Tea and sugar development levies have also been scrapped in a move geared at increasing earnings for farmers.

“I also intend to remove all other levies, including levies charged by the National Environmental Management Authority and National Construction Authority in order to reduce the cost of doing business,” Rotich said.

The government has also moved to arrest the increasing closure of iron and steel mills due to rising cheaper imports. Importers of iron and steel products available in the East African Community bloc will now have to pay Sh20,000 ($200) per tonne in a protectionist measure for local industry.

Manufacturers of specialised air-conditioning equipment – heating, ventilation and air-conditioners – recommended by the World Health Organization have also been exempted from duty.

To boost the contribution of the Export Processing Zones Scheme to economic growth, Rotich has stayed 25 per cent import duty on garments and leather footwear imported from the Common Market for Eastern and Southern Africa. The same products procured from EPZs will be exempted from VAT.

“Its (EPZ's ) role (in economic growth) has been curtailed by trade restrictions and duty-free imports from Comesa countries,” Rotich said.
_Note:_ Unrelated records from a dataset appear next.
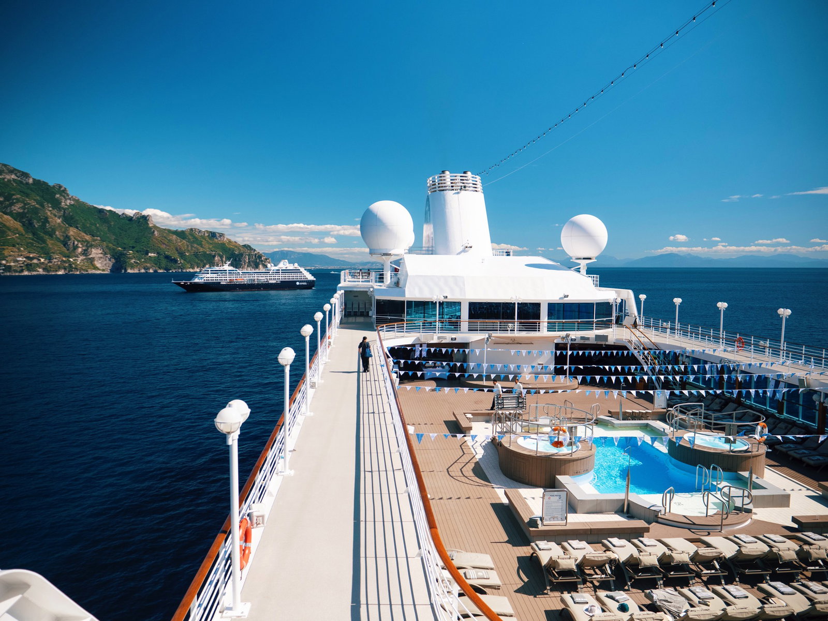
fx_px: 574
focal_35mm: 24
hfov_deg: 71.6
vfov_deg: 56.8
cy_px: 310
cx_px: 414
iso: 400
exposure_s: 1/200
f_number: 2.8
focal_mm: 12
The country's finance chief has also proposed to review the blanket Sh200,000 excise duty on vehicle imports that are more than three years old and Sh150,000 duty on those less than three years.

The introduction of the new levies in the Excise Duty 2015, enforced last December, has been seen as unfair, inequitable and punitive. This is because it resulted in high taxes for importers of low-value vehicles, but less for high-value, luxurious vehicles.

“In order to address the situation, I propose to amend the Excise Duty Act, 2015 to remove specific rate of duty and introduce ad valorem rate of 20 per cent based on the value of the vehicle,” Rotich said.

The cost of cosmetics and grooming products is also set for a rise after Rotich proposed 10 per cent excise duty from July 1, in what he said was realigning to the excise regime in some EAC countries.

Entry fees into national parks and commissions to tour operators have been exempted from VAT levy to help the recovering domestic tourism sector, which has also been given Sh4.4 billion promotion package.

Besides, Rotich has proposed to increase Air Passenger Service Charges for external travel from $40 (Sh4,044) to $50 (Sh5,056), while internal travel charges is set to rise Sh500 to Sh600.

Proceeds from the increment will go into a special Tourism Promotion Fund for promotion of the sector, hard-hit by years of terrorism threats from al Shabaab militia.